There will be six assignments, one essay, and two exams (a mid-term exam and a final exam). The mid-term will consist of the material covered in the first half of the class, and the final will be comprehensive, but with a greater emphasis on the contents covered in the second half of the class.

A tentative schedule for the entire semester is posted on the schedule page. Readings and assignments may change up to one week in advance of their due dates.

Given that assignments and the exams address the material covered in class, good attendance is essential for doing well in this class.


Homeworks (40%): Six assignments. Homework assignments are due by the beginning of class. No late homeworks will be accepted. The lowest grade will be dropped, so each homework that counts is worth 8%.

Essay (15%): A 1000-1500 word essay on a topic dealing with the social implications of computational applications for language.

Mid-term Exam (20%): There will be a mid-term exam in class on February 26 over the material covered in class up to February 14.

Final Exam (25%): The final exam will be given during finals week and will cover all course material.

Grades will be assigned using the standard OSU scale.


We'll be using the Carmen system for the schedule, homework and reading assignments. There will also be discussion forums for posting questions and providing feedback (comments, complaints or ideas) during the course, anonymously if desired.

Materials for in-class activities for each unit will be posted on Carmen, as will the slides presented in class. These slides are meant to aid classroom discussion and cannot replace actually being in class. Other readings may also be assigned periodically.

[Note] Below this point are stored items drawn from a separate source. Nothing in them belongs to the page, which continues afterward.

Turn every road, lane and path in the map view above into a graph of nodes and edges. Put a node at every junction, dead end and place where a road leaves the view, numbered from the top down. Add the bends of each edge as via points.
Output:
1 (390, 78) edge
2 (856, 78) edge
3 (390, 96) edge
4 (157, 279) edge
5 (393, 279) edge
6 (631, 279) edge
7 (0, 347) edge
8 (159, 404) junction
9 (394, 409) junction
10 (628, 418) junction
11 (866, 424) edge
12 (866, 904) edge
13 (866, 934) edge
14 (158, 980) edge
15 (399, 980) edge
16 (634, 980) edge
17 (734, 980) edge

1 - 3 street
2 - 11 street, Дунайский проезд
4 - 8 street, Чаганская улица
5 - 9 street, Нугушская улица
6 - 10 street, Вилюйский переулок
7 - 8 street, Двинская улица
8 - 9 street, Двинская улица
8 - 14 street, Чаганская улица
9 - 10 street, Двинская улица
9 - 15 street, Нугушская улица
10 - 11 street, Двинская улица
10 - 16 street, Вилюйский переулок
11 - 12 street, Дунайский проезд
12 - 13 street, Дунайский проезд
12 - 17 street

The course satisfies the GEC category 1B2 (formerly 2B), Mathematical and Logical Analysis. It does so by using natural language systems to motivate students to exercise and develop a range of basic skills in formal and computational analysis. The course philosophy is to ground abstract concepts in real world examples. We introduce strings, regular expressions, finite-state and context-free grammars, as well as algorithms defined over these structures and techniques for probing and evaluating systems that rely on these algorithms. The course goes beyond merely subjective evaluation of systems, emphasizing analysis and reasoning to draw and argue for valid conclusions about the design, capabilities and behavior of natural language systems. This course does not cover speech (audio) or statistical analysis in depth.